Peter tells her that he is on his way to see his grandfather, who is recovering from a stroke. “He can’t talk. They think he will, but not yet.”
“I’m scared to death of getting old,” Cynthia says.
“Yeah,” Peter says. “But you’ve got a way to go.”
“And then other times I don’t care what happens, I just don’t care what happens at all.”
He nods slowly. “There’s plenty happening we’re not going to be able to do anything about,” he says.
He holds up a little book he has been looking through. It is called
Know What Your Dreams Mean
.
“Ever read these things?” he asks.
“No. Is it good?”
“You know what it is—right? A book that interprets dreams.”
“I have a dream,” she says, “about being at an altar in a wedding dress, only instead of standing on the floor I’m on a scale.”
He laughs and shakes his head. “There’s no weird stuff in here. It’s all the usual Freudian stuff.”
“What do you mean?” she asks.
“Oh—you dream about your teeth crumbling; it means castration. That sort of stuff.”
“But what do you think my dream means?” she asks.
“I don’t even know if I half believe what I read in the book,” he says, tapping it on his knee. He knows he hasn’t answered her question. “Maybe the scale means you’re weighing the possibilities.”
“Of what?”
“Well, you’re in a wedding dress, right? You could be weighing the possibilities.”
“What will I do?” she says.
He laughs. “I’m no seer. Let’s look it up in your horoscope. What are you?”
“Virgo.”
“Virgo,” he says. “That would figure. Virgos are meticulous. They’d be susceptible to a dream like the one you were talking about.”
Peter reads from the book: “Be generous to friends, but don’t be taken advantage of. Unexpected windfall may prove less than you expected. Loved one causes problems. Take your time.”
He shrugs. He passes her the flask.
It’s too vague. She can’t really understand it. She sees Lincoln shaking the beads, but it’s not her fault this time—it’s the horoscope’s fault. It doesn’t say enough.
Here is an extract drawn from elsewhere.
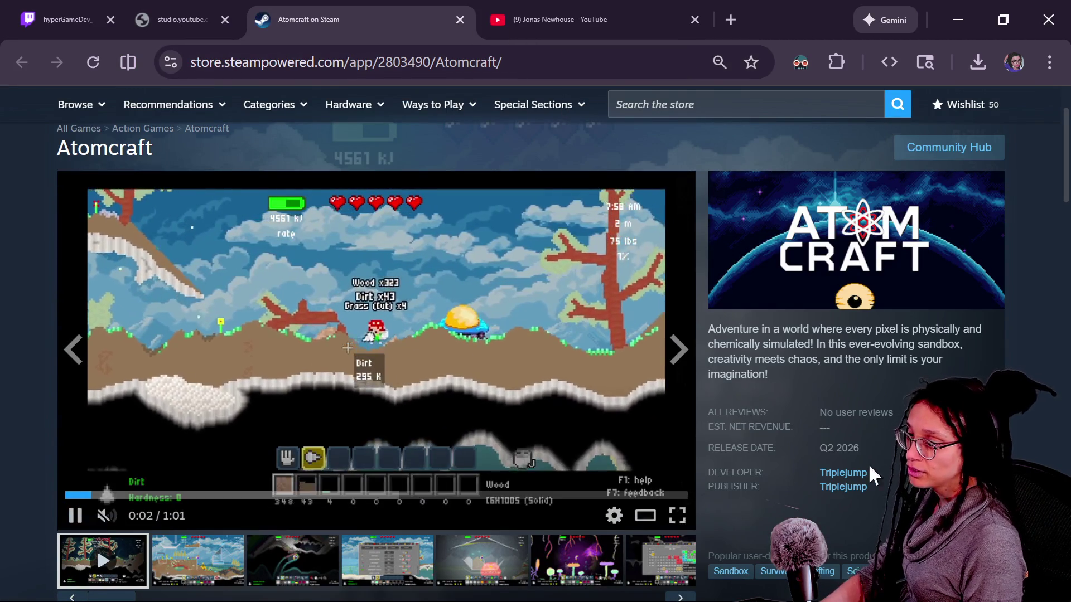
# - Open the Modlands store page from the Triplejump developer's game list
pyautogui.click(843, 473)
“That man I’m with wants to marry me,” she confides to Peter. “What should I do?”
He shakes his head and looks out the window. “Don’t ask me,” he says, a little nervously.
“Do you have any more books?”
“No,” he says. “All out.”
They ride in silence.
“You could go to a palmist,” he says after a while. “They’ll tell you what’s up.”
“A palmist? Really?”
“Well, I don’t know. If you believe half they say …”
“You don’t believe them?”
“Well, I fool around with stuff like this, but I sort of pay attention
to what I like and forget what I don’t like. The horoscope told me to delay travel yesterday, and I did.”
“Why don’t you believe them?” Cynthia asks.
“Oh, I think most of them don’t know any more than you or me.”
“Then let’s do it as a game,” she says. “I’ll ask questions, and you give the answer.”
Peter laughs. “O.K.,” he says. He lifts her hand from her lap and stares hard at it. He turns it over and examines the other side, frowning.
“Should I marry Charlie?” she whispers.